Durban wife-killer sentenced to 18-years

A 37-year-old man who pleaded guilty to stabbing his wife 45 times before driving her into Durban’s harbour in a bid to cover-up the murder was sentenced to 18-years’ imprisonment in the Durban High Court on Friday.

Judge Vivienne Niles-Dunér ordered that Dhanendra Heeralall only be eligible for parole after 11 years.

Heeralall stabbed his wife Pritheshnee at least 45 times and then drove into the harbour near Durban’s sugar terminals on the night of June 28 2007.

When he was rescued by a nearby ship’s crew, he claimed he had been hijacked by two men brandishing knives.

Niles-Dunér said: ”This is indeed a tragic case. Two young children have been left without a mother and now without a father. Your family has been irreparably damaged.”

She accepted however that there was evidence of ”genuine remorse and that you feel for your actions”.

Affair

On Thursday the court heard that Pritheshnee Heeralall was having an affair and that about two weeks before the fateful night he discovered a photograph of her embracing another man.

The court heard evidence that on the night she was murdered, she received a phone call and was overheard by her husband as saying: ”Anand please stop ringing me. I’m with my husband.”

Anand, whose surname was not revealed in court, was the man with whom she was allegedly having an extramarital affair.
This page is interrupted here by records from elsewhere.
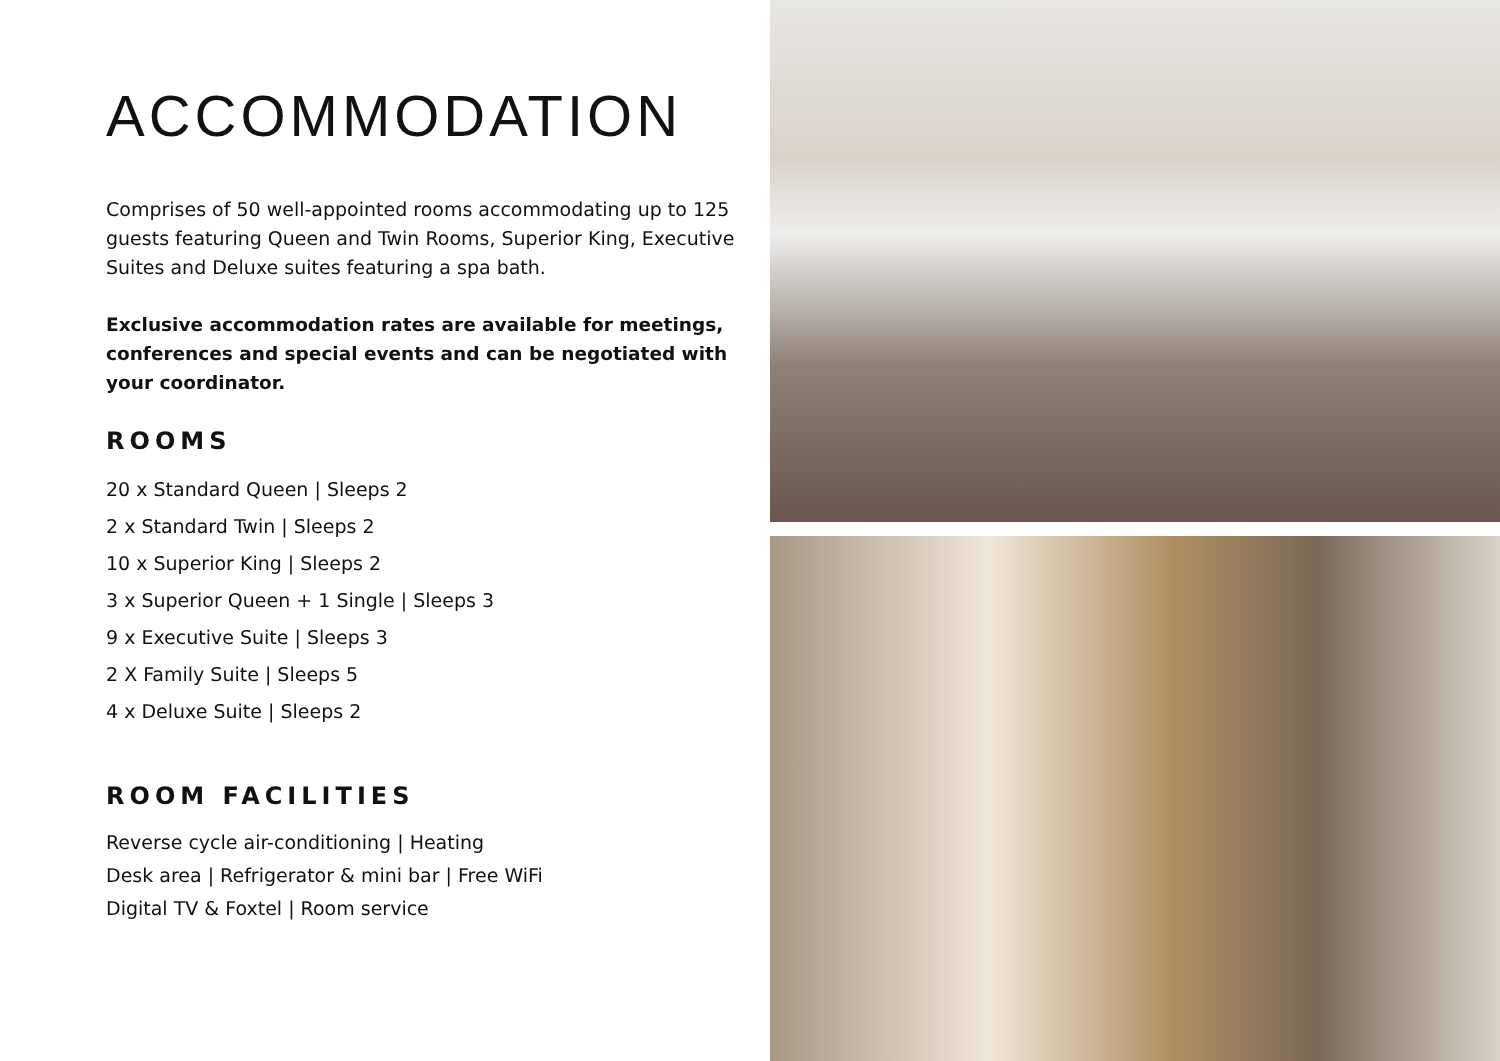ACCOMMODATION
Comprises of 50 well-appointed rooms accommodating up to 125 guests featuring Queen and Twin Rooms, Superior King, Executive Suites and Deluxe suites featuring a spa bath.
Exclusive accommodation rates are available for meetings, conferences and special events and can be negotiated with your coordinator.
ROOMS
20 x Standard Queen | Sleeps 2
2 x Standard Twin | Sleeps 2
10 x Superior King | Sleeps 2
3 x Superior Queen + 1 Single | Sleeps 3
9 x Executive Suite | Sleeps 3
2 X Family Suite | Sleeps 5
4 x Deluxe Suite | Sleeps 2
ROOM FACILITIES
Reverse cycle air-conditioning | Heating
Desk area | Refrigerator & mini bar | Free WiFi
Digital TV & Foxtel | Room service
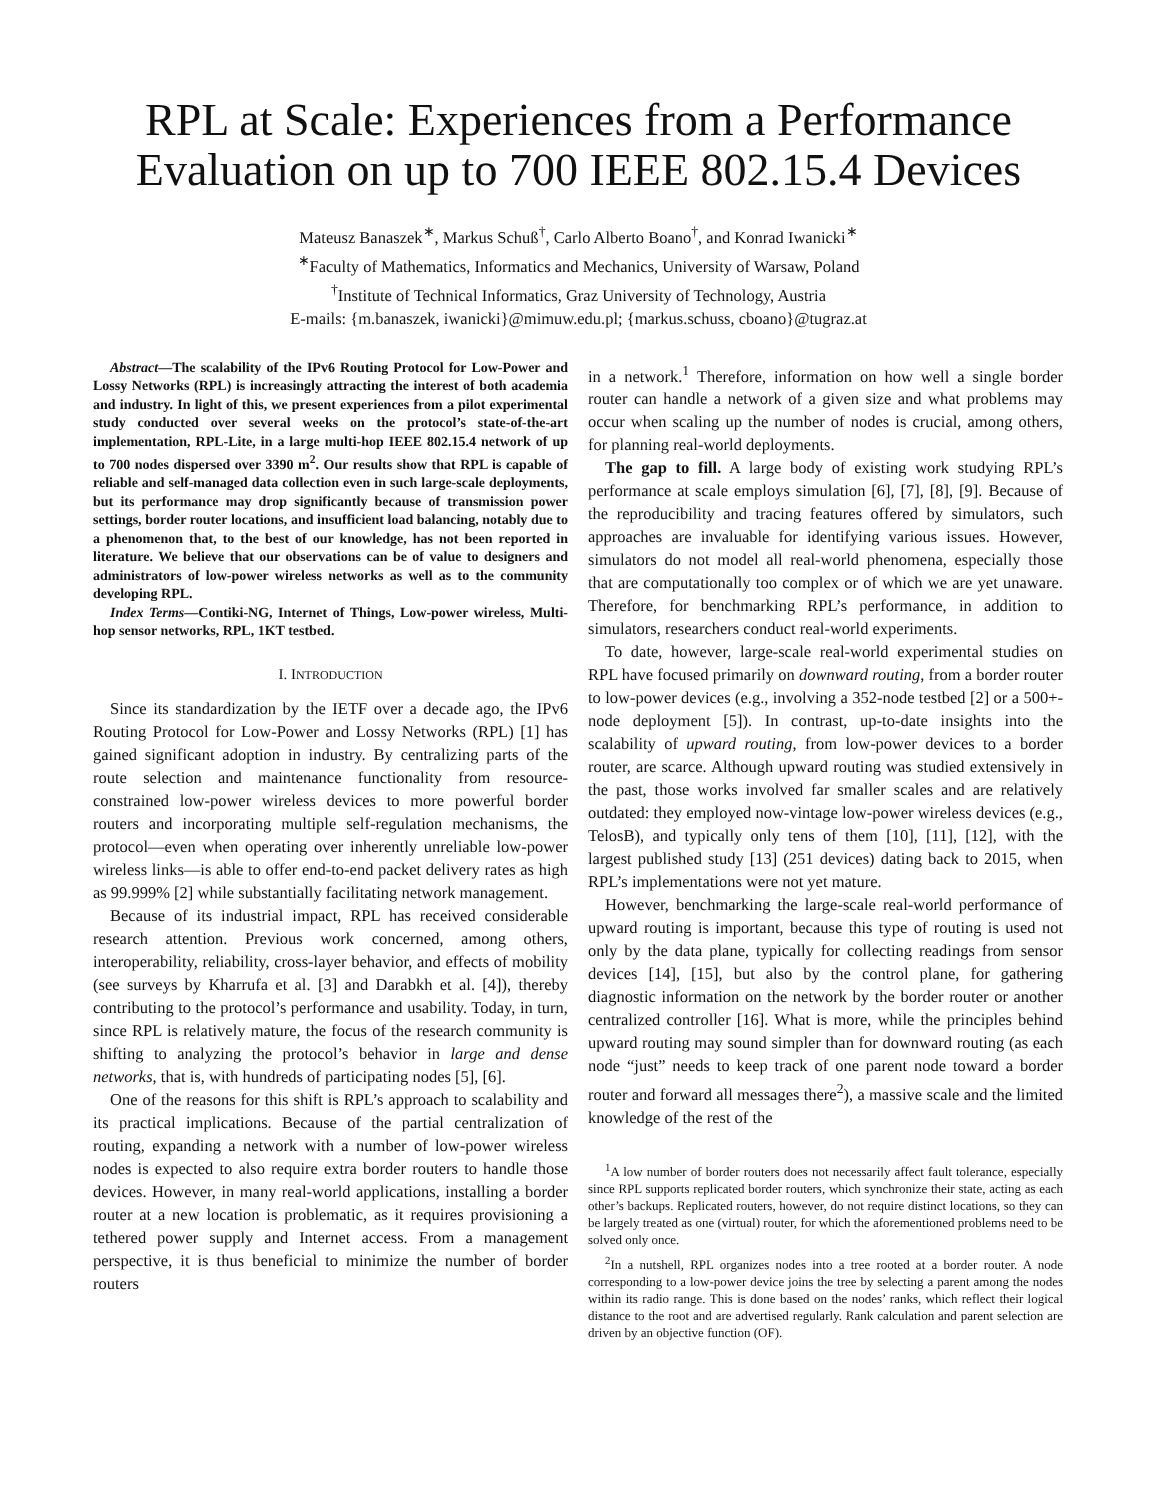RPL at Scale: Experiences from a Performance
Evaluation on up to 700 IEEE 802.15.4 Devices
Mateusz Banaszek<sup>∗</sup>, Markus Schuß<sup>†</sup>, Carlo Alberto Boano<sup>†</sup>, and Konrad Iwanicki<sup>∗</sup>
<sup>∗</sup>Faculty of Mathematics, Informatics and Mechanics, University of Warsaw, Poland
<sup>†</sup> Institute of Technical Informatics, Graz University of Technology, Austria
E-mails: {m.banaszek, iwanicki}@mimuw.edu.pl; {markus.schuss, cboano}@tugraz.at
Abstract—The scalability of the IPv6 Routing Protocol for Low-Power and Lossy Networks (RPL) is increasingly attracting the interest of both academia and industry. In light of this, we present experiences from a pilot experimental study conducted over several weeks on the protocol’s state-of-the-art implementation, RPL-Lite, in a large multi-hop IEEE 802.15.4 network of up to 700 nodes dispersed over 3390 m<sup>2</sup>. Our results show that RPL is capable of reliable and self-managed data collection even in such large-scale deployments, but its performance may drop significantly because of transmission power settings, border router locations, and insufficient load balancing, notably due to a phenomenon that, to the best of our knowledge, has not been reported in literature. We believe that our observations can be of value to designers and administrators of low-power wireless networks as well as to the community developing RPL.
Index Terms—Contiki-NG, Internet of Things, Low-power wireless, Multi-hop sensor networks, RPL, 1KT testbed.
I. INTRODUCTION
Since its standardization by the IETF over a decade ago, the IPv6 Routing Protocol for Low-Power and Lossy Networks (RPL) [1] has gained significant adoption in industry. By centralizing parts of the route selection and maintenance functionality from resource-constrained low-power wireless devices to more powerful border routers and incorporating multiple self-regulation mechanisms, the protocol—even when operating over inherently unreliable low-power wireless links—is able to offer end-to-end packet delivery rates as high as 99.999% [2] while substantially facilitating network management.
Because of its industrial impact, RPL has received considerable research attention. Previous work concerned, among others, interoperability, reliability, cross-layer behavior, and effects of mobility (see surveys by Kharrufa et al. [3] and Darabkh et al. [4]), thereby contributing to the protocol’s performance and usability. Today, in turn, since RPL is relatively mature, the focus of the research community is shifting to analyzing the protocol’s behavior in large and dense networks, that is, with hundreds of participating nodes [5], [6].
One of the reasons for this shift is RPL’s approach to scalability and its practical implications. Because of the partial centralization of routing, expanding a network with a number of low-power wireless nodes is expected to also require extra border routers to handle those devices. However, in many real-world applications, installing a border router at a new location is problematic, as it requires provisioning a tethered power supply and Internet access. From a management perspective, it is thus beneficial to minimize the number of border routers
in a network.<sup>1</sup> Therefore, information on how well a single border router can handle a network of a given size and what problems may occur when scaling up the number of nodes is crucial, among others, for planning real-world deployments.
The gap to fill. A large body of existing work studying RPL’s performance at scale employs simulation [6], [7], [8], [9]. Because of the reproducibility and tracing features offered by simulators, such approaches are invaluable for identifying various issues. However, simulators do not model all real-world phenomena, especially those that are computationally too complex or of which we are yet unaware. Therefore, for benchmarking RPL’s performance, in addition to simulators, researchers conduct real-world experiments.
To date, however, large-scale real-world experimental studies on RPL have focused primarily on downward routing, from a border router to low-power devices (e.g., involving a 352-node testbed [2] or a 500+-node deployment [5]). In contrast, up-to-date insights into the scalability of upward routing, from low-power devices to a border router, are scarce. Although upward routing was studied extensively in the past, those works involved far smaller scales and are relatively outdated: they employed now-vintage low-power wireless devices (e.g., TelosB), and typically only tens of them [10], [11], [12], with the largest published study [13] (251 devices) dating back to 2015, when RPL’s implementations were not yet mature.
However, benchmarking the large-scale real-world performance of upward routing is important, because this type of routing is used not only by the data plane, typically for collecting readings from sensor devices [14], [15], but also by the control plane, for gathering diagnostic information on the network by the border router or another centralized controller [16]. What is more, while the principles behind upward routing may sound simpler than for downward routing (as each node “just” needs to keep track of one parent node toward a border router and forward all messages there<sup>2</sup>), a massive scale and the limited knowledge of the rest of the
<sup>1</sup> A low number of border routers does not necessarily affect fault tolerance, especially since RPL supports replicated border routers, which synchronize their state, acting as each other’s backups. Replicated routers, however, do not require distinct locations, so they can be largely treated as one (virtual) router, for which the aforementioned problems need to be solved only once.
<sup>2</sup> In a nutshell, RPL organizes nodes into a tree rooted at a border router. A node corresponding to a low-power device joins the tree by selecting a parent among the nodes within its radio range. This is done based on the nodes’ ranks, which reflect their logical distance to the root and are advertised regularly. Rank calculation and parent selection are driven by an objective function (OF).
Niles-Dunér, handing down sentence on Friday, said she accepted that Heeralall had been provoked and that ”your moral blameworthiness was diminished”.

However, she said that break-ups and infidelity in marriages need not automatically mean that a lesser sentence than the prescribed minimum should be handed down. Niles-Dunér said each case should be judged on its merits.

Heeralall, a first time offender, should have received a prescribed minimum of 15-years.

The judge also expressed concern that crimes against women by men were on the rise.

”They seem, I regret to note, to be increasing. I say men because it is indeed rare for a wife to be accused [of a violent crime against her husband].”

She said that it appeared that even when women found their husbands committing infidelity they did not react violently because ”they do not regard them [their husbands] as their property or chattel”.

She pointed out that Heeralall’s discovery of his wife’s alleged infidelity did not generate an immediate response as he was aware of the alleged affair before the fateful night.

Instead, ”Your anger escalated and increased in intensity after her admission [of infidelity]. This is not a situation where you were taken by surprise.”

She said the nature of the offence was violent and abhorrent.

‘I need you so much’

Reacting to the sentence, Veena Ramnath, the mother of Pritheshnee, said: ”He should have got 20 plus [years] for what he did.”

Crying outside the courtroom, she rejected Heeralall’s claim that her daughter had been having an affair.

”It’s lies. And the photograph. It’s lies. If it was true he should have brought it [to court] as proof. He did not appreciate what she did for him.”

She said that she and her husband would be looking after Heeralall’s two children, a boy and a girl, aged eight and nine years, respectively.

”They must bring back the death penalty. We want the death penalty back.”

Ramnath said the children had seen their father once since he had been arrested.

”The little girl sometimes thinks she [Pritheshnee] is still alive.”